TASK STATEMENT:
Can you repeat each of the entries below word for word, leaving out the pictures?

☆ ☆ ☆ ☆ ☆ ☆ ☆

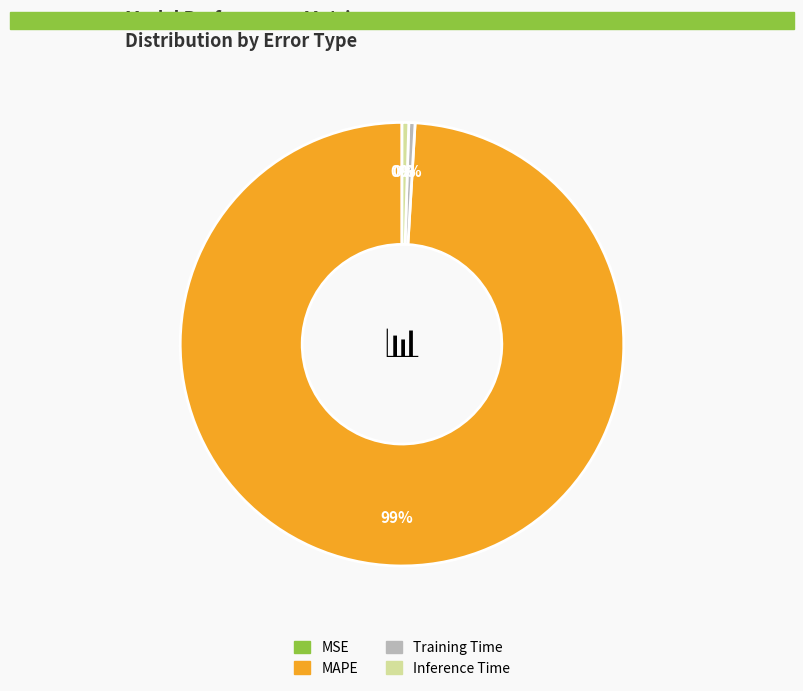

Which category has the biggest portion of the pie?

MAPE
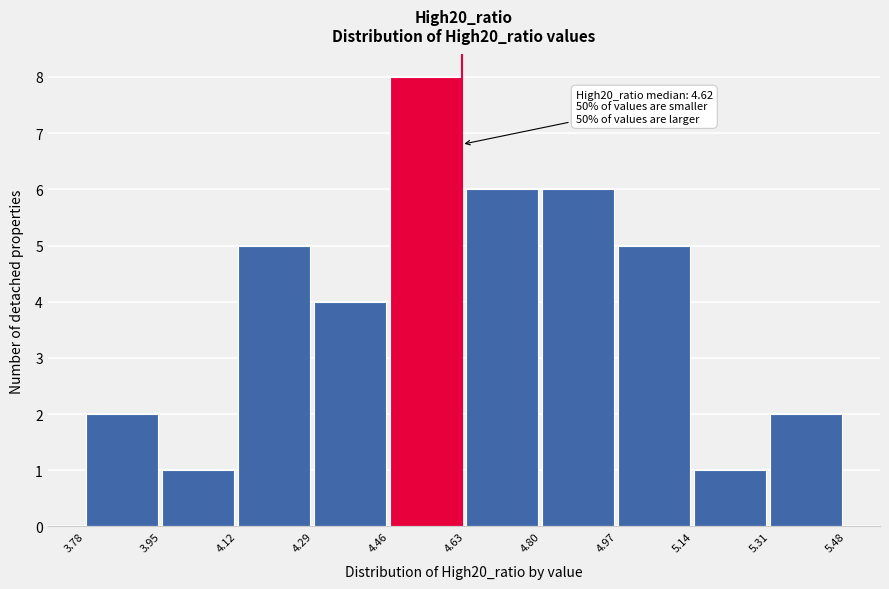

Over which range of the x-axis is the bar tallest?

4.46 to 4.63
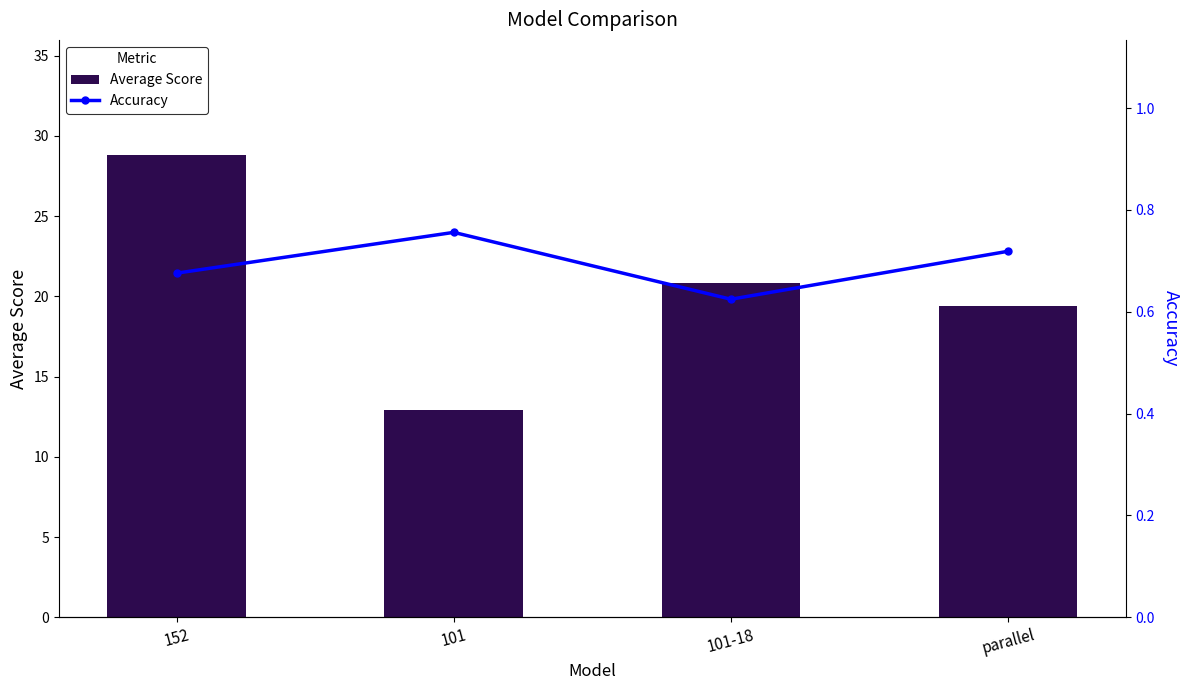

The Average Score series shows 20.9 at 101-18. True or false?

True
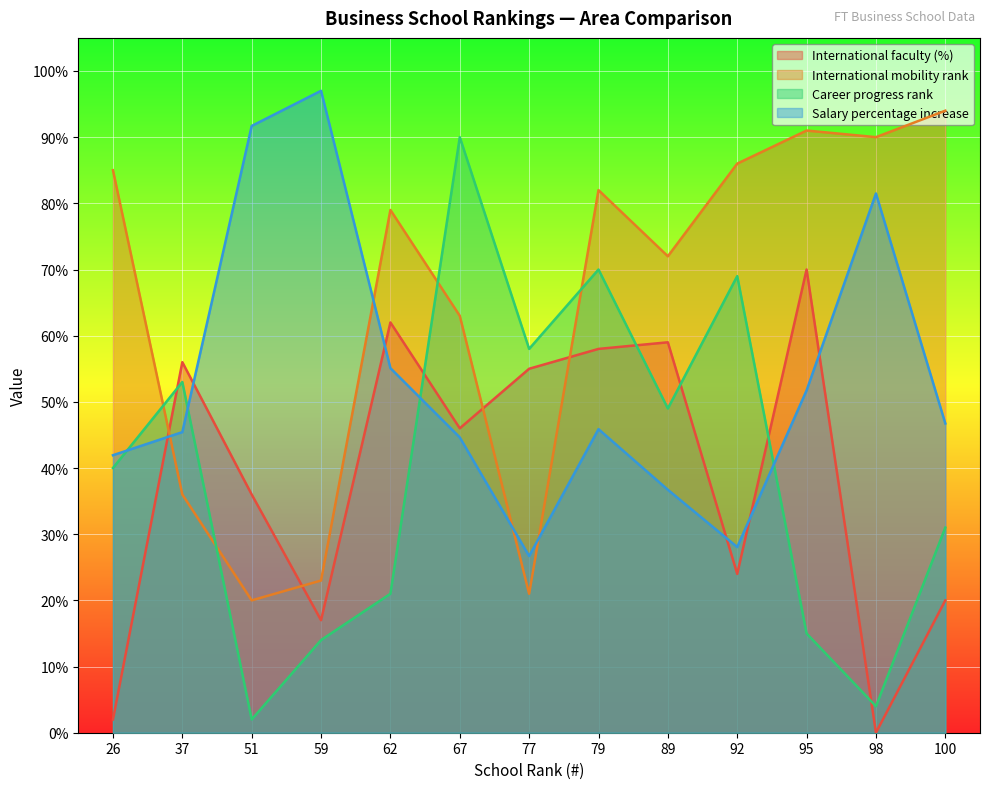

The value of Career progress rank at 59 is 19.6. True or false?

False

☆ ☆ ☆ ☆ ☆ ☆ ☆

RESPONSE:
Which category has the biggest portion of the pie?

MAPE

Over which range of the x-axis is the bar tallest?

4.46 to 4.63

The Average Score series shows 20.9 at 101-18. True or false?

True

The value of Career progress rank at 59 is 19.6. True or false?

False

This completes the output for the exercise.